Many of us are familiar with Robert Frost’s poem, “Mending Wall“. In particular, this legendary refrain has become a sort of aphorism in the worlds that many of us inhabit.
“Good fences makes good neighbors…” — Robert Frost, “Mending Wall”
As an down-to-earth consideration of this metaphorical truth — one side spoken but unreflective and presumably intransigent, the other side less certain, wondering, questioning — the poem puts the reader in a queer spot. Perhaps both sides are familiar. Perhaps both the conviction and the questioning dwell within us. And yet we likely fall on one side or the other.
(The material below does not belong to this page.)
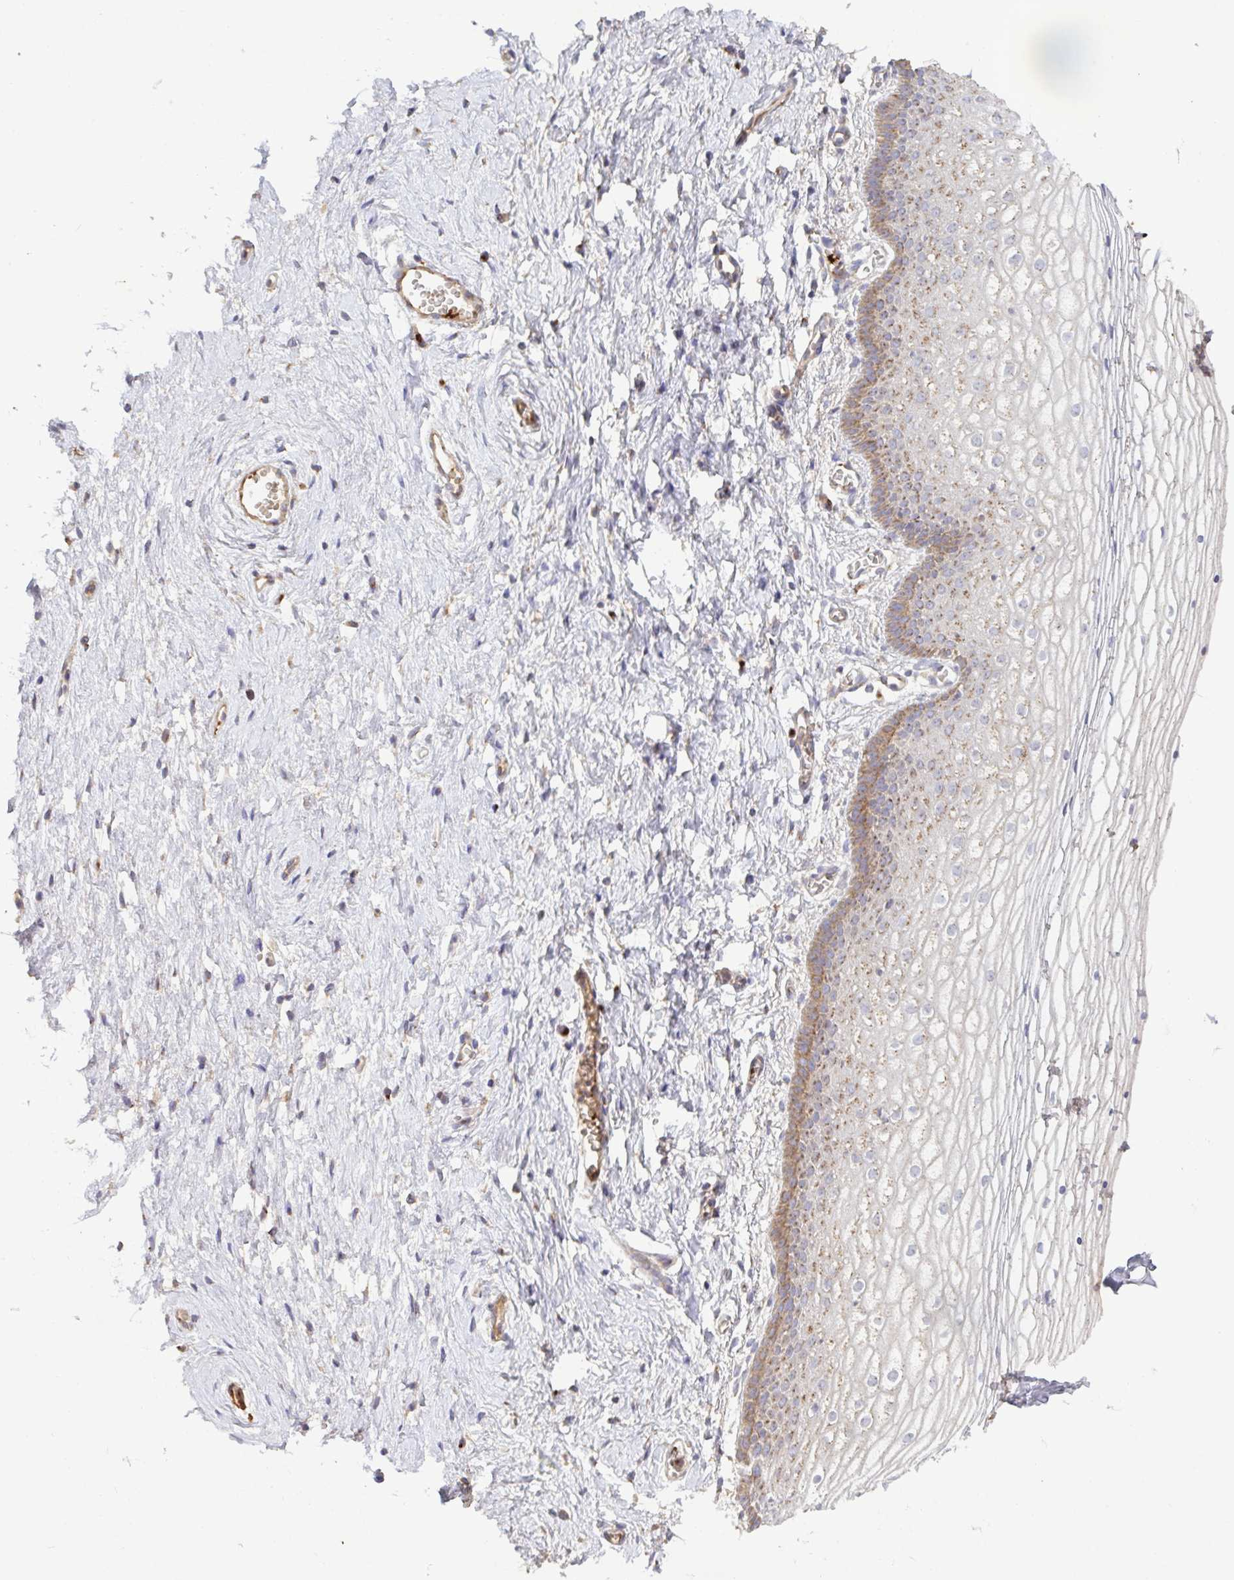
{"staining": {"intensity": "moderate", "quantity": "25%-75%", "location": "cytoplasmic/membranous"}, "tissue": "vagina", "cell_type": "Squamous epithelial cells", "image_type": "normal", "snomed": [{"axis": "morphology", "description": "Normal tissue, NOS"}, {"axis": "topography", "description": "Vagina"}], "caption": "A histopathology image of human vagina stained for a protein reveals moderate cytoplasmic/membranous brown staining in squamous epithelial cells. (Brightfield microscopy of DAB IHC at high magnification).", "gene": "TM9SF4", "patient": {"sex": "female", "age": 56}}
Perhaps we allow the wisdom of the ages to guide us.
The gaps I mean,
No one has seen them made or heard them made,
But at spring mending-time we find them there.
I let my neighbor know beyond the hill;
And on a day we meet to walk the line
And set the wall between us once again.
We keep the wall between us as we go.
To each the boulders that have fallen to each.
— Robert Frost, “Mending Wall”
Somehow we’re all too often willing to accept that reinforcing a healthy distance, insulating ourselves, separating and protecting ourselves will serve us well. Or at least it will avoid the risk of commingling and wandering and trusting and… And what?
Near the end of the poem Frost offers a counterpoint to the deeply etched aphorism.
Before I built a wall I’d ask to know
What I was walling in or walling out,
And to whom I was like to give offense.
If uncertain who or what or why we’re fencing in and out, we still come up with reasons to reinforce delineating habits. Clear boundaries minimize disagreements. Clear boundaries underpin understanding and consensus. Borders, margins, limits yield the unknown known. Corralling and framing and stockading simplify and clarify. Yes. Usually. But at what cost? Who is hurt? Who is offended? What discourse and interaction is hemmed out?
This evening I unwind a day of reminders that too often we follow the protocols of our forbears without pausing to wonder if they still serve us. Without pausing for compassion, to question whether they serve other, even those we assume that we are serving.